La Iglesia, que no podía curar la peste con agua bendita, la explicaba como un castigo divino a la humanidad pecadora, y se adjudicó el papel de intermediaria entre los humanos y la cólera divina. Las dimensiones económicas y sociales que había alcanzado la institución eran colosales, y el poder efectivo del papado superaba al de reyes y emperadores. 

Pero las tensiones políticas en su seno, que habían conducido 70 años antes al traslado a Francia de la sede papal, estallaron al año siguiente de su regreso a Roma dando lugar al llamado Gran Cisma de Occidente, que se prolongó otros 40 años y durante el que llegó a haber tres papas simultáneamente. Toda esa agitación había producido interminables reflexiones y controversias teológicas y morales, chispazos de lo que empezaba a ser un cambio en las conciencias. 

La fe ciega medieval empezó a secarse y resquebrajarse como una máscara de barro, y a través de sus fisuras aparecieron los primeros rasgos de algo que hasta entonces había ocupado un segundo lugar: el humanismo, la reflexión del ser humano sobre sí mismo, algo que hasta entonces había quedado desplazado por la noción medieval de Dios, que ocupaba casi todo el pensamiento hasta el punto de que en su nombre hallaron justificación la guerra, la tortura y las masacres. 

No fue sino hasta mediados del siglo XV cuando la indagación teológica vio acercarse por su espalda a la investigación humanista y cuando apareció en el horizonte una pequeña luz de razonada discrepancia hacia la entrega absoluta que había impuesto el fanatismo medieval.

El monje agustino criticó duramente la corrupción y opulencia de la Iglesia Católica y acabó provocando la Reforma Protestante y numerosas guerras de religión.

Ideas nuevas y atrevidas

La estrella que emitió esa luz era un ciudadano de Rotterdam llamado Desiderius Erasmus, que se haría célebre bajo su segundo nombre. Erasmo de Rotterdam fue una figura benéfica y liberadora de las tinieblas medievales, un crítico hacia ciertos aspectos escandalosos de la Iglesia y, a su modo, un utopista que propuso establecer una nueva identidad europea más allá de las patrias y los Estados. 
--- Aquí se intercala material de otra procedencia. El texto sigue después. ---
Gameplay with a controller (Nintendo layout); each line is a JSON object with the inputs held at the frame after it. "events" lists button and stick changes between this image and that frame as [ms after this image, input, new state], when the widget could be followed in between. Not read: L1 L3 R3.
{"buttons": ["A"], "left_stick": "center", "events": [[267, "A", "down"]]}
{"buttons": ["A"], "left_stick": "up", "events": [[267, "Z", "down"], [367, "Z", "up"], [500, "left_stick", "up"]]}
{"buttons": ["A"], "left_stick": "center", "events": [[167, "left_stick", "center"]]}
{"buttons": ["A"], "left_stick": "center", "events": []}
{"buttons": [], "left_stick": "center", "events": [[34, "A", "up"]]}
Además era un polemista formidable que no daba fácilmente su brazo a torcer: su lema era nulli concedo, o sea, “no cedo ante nadie”. Proponía ideas nuevas y atrevidas que sonaban peligrosas en los oídos de sus contemporáneos –como que el mundo entero es nuestra patria común– y las daba a conocer por todo el continente usando el correo con las personalidades más importantes –llegó a tener 600 corresponsales– y la magnífica invención de la imprenta, toda una aliada para la transmisión de ideas. 

Erasmo fue acusado más tarde de ser la gallina que había puesto el huevo de la Reforma protestante. Desde luego, sus críticas a los desórdenes y excesos dentro de la Iglesia fueron importantes por su justeza y su sinceridad, pero no había descubierto nada nuevo. Eso mismo pensaban muchos cristianos centroeuropeos, y con motivo. La conducta desvergonzada y cínica de numerosos párrocos, prelados y cardenales estaba a la vista de todos. 

El propio Erasmo fue hijo de un sacerdote. Mientras imponían una moral estricta a sus fieles, los clérigos, por el contrario, vivían en concubinato y se hacían ricos con los tributos, las bulas y las gabelas del cargo.

El asunto de las indulgencias era uno de los más escandalosos: el favor divino se podía comprar, de manera que uno podía convertirse en un ladrón y aspirar a ir al cielo si adquiría suficientes indulgencias con lo robado. Se vendían a buen precio toda clase de reliquias, algunas de ellas tan pintorescas como una pluma del ala del arcángel Gabriel o una brizna de paja del pesebre de Belén. 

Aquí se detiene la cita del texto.